Instruction is more than lecturing at students and requiring them to do work individually. They need to be engaged in instruction and to be encouraged to ask questions and grow. In class, students know that they are expected to share their thoughts with one another and that everyone will be held to the same expectations. Students receive the scaffolds that they need in order to be able to participate, and will ask one another for help if they need it. I respond to student needs, and also take into account the ways in which they best learn, and intentionally group students who I think will do well together or encourage each other to keep trying. In assessing student work, I continue an open line of communication and leave comments on their papers about what they are doing well and what their next steps can be. I highly value student discussion and questions, and opt to give them more independence by providing actionable feedback and checklists with the work that needs to be done. Students can depend on me to adjust our lessons and timing as needed for their success.
In my tenth grade classroom, students had a summative essay assignment for our Great Gatsby unit. Students could choose one of three prompts to answer, and had to do several days of prewriting in order to receive feedback so that they could have a strong start to their essay-writing process. Students spent one day deciding the prompt they would like to answer, as well as their claim and supporting evidence for this prompt. Then, they had to turn this into a strong thesis statement. Following the rubric, I left advice and comments on student work to help them reach their goals of exceeding expectations. Students would go on to use my commentary to guide their revisions and the start of their introduction.
In my ninth grade classroom, students read Romeo & Juliet. For their culminating project, students had to write an essay about who was ultimately responsible for the deaths of the two main characters. Two of the essential questions for this unit were (1) How do others impact or influence the choices one makes? and (2) How do social boundaries affect people’s interactions with others? In order to answer these questions, students had been thinking about argumentative prompts throughout the unit, considered the role of fate in various interactions across the unit, and discussed power dynamics and community influences. This essay allowed them to bring together what we had been learning about all unit and reflect on their perceptions of the play and who should be held accountable for the tragedy.

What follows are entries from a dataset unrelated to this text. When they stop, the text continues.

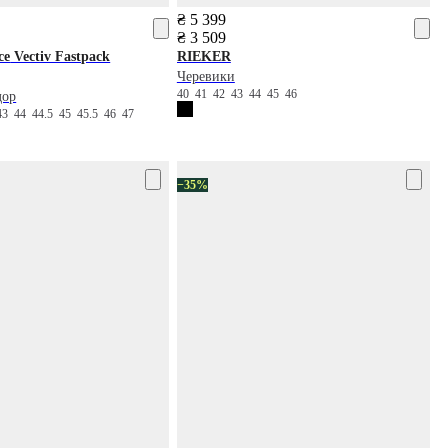
₴ 5 399
₴ 3 509
ce
Vectiv Fastpack
RIEKER
Черевики
40
41
42
43
44
45
46
дор
43
44
44.5
45
45.5
46
47
−35%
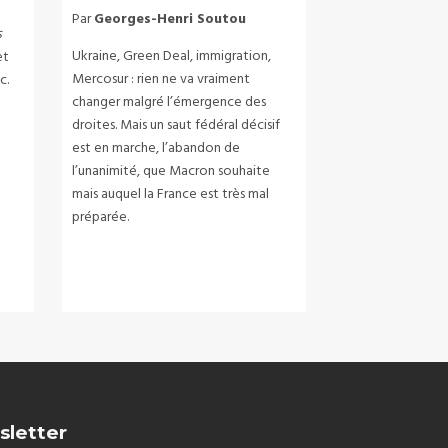
Par
Georges-Henri Soutou
s
Ukraine, Green Deal, immigration,
et
Mercosur : rien ne va vraiment
c.
changer malgré l’émergence des
droites. Mais un saut fédéral décisif
est en marche, l’abandon de
l’unanimité, que Macron souhaite
mais auquel la France est très mal
préparée.
sletter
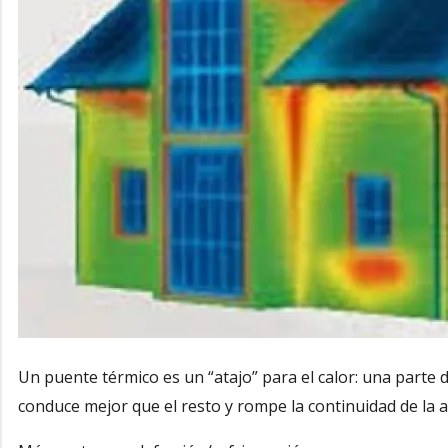
Un puente térmico es un “atajo” para el calor: una parte 
conduce mejor que el resto y rompe la continuidad de la ai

In any classroom, teachers create routines and expectations that students can fall back on. When they know the process that we will use, they can worry less about learning the instructions and more about learning the content. In creating the units I would use in the Spring semester with my classes, I wanted to focus on teaching for social justice and promoting scaffolding for my students’ learning. To do so, I chose various tools, practices, and protocols for my classroom to build into our routines, while making sure they reinforced discussion and reflection skills that I wanted to promote across units and classes.

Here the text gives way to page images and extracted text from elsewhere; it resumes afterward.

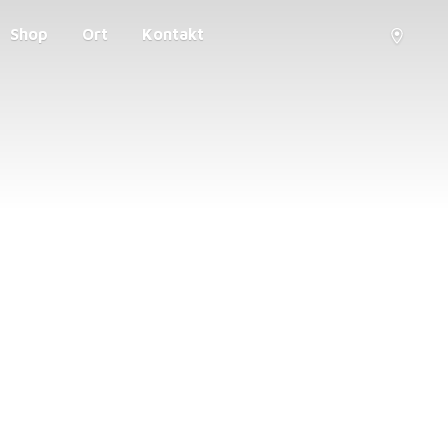
Shop
Ort
Kontakt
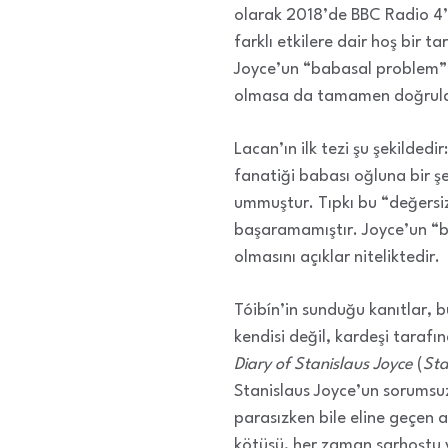
olarak 2018’de BBC Radio 4’d
farklı etkilere dair hoş bir 
Joyce’un “babasal problem” ol
olmasa da tamamen doğrular 
Lacan’ın ilk tezi şu şekilde
fanatiği babası oğluna bir ş
ummuştur. Tıpkı bu “değersiz
başaramamıştır. Joyce’un “b
olmasını açıklar niteliktedir.
Tóibín’in sunduğu kanıtlar, b
kendisi değil, kardeşi tarafın
Diary of Stanislaus Joyce
(
Sta
Stanislaus Joyce’un sorumsuz
parasızken bile eline geçen a
kötüsü, her zaman sarhoştu ve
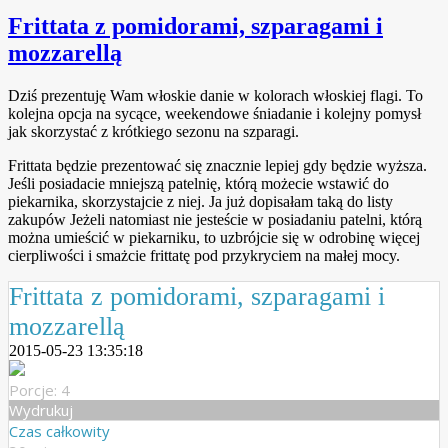
Frittata z pomidorami, szparagami i
mozzarellą
Dziś prezentuję Wam włoskie danie w kolorach włoskiej flagi. To
kolejna opcja na sycące, weekendowe śniadanie i kolejny pomysł
jak skorzystać z krótkiego sezonu na szparagi.
Frittata będzie prezentować się znacznie lepiej gdy będzie wyższa.
Jeśli posiadacie mniejszą patelnię, którą możecie wstawić do
piekarnika, skorzystajcie z niej. Ja już dopisałam taką do listy
zakupów
Jeżeli natomiast nie jesteście w posiadaniu patelni, którą
można umieścić w piekarniku, to uzbrójcie się w odrobinę więcej
cierpliwości i smażcie frittatę pod przykryciem na małej mocy.
Frittata z pomidorami, szparagami i
mozzarellą
2015-05-23 13:35:18
Porcje: 4
Wydrukuj
Czas całkowity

In thinking about what kinds of formative assessments I would use to engage my students and assess their learning with, I wanted to prioritize assessments that did not rely on typical testing style assessments. I believe that students require room to share their learning with their communities and to show their skills in ways beyond multiple choice exams whenever possible. In my analysis of different formative assessments, I focused on text-dependent questions, which are traditional, as well as interactive writing practices to teach perspective-taking and empathy, two-cent discussion protocols to promote turn-taking and conversation, think-pair-share assessments to show what students know independently and what they can reach with a partner in their zone of proximal development, and tactile timelines that allow them to physically manipulate events and reach an understanding with their hands.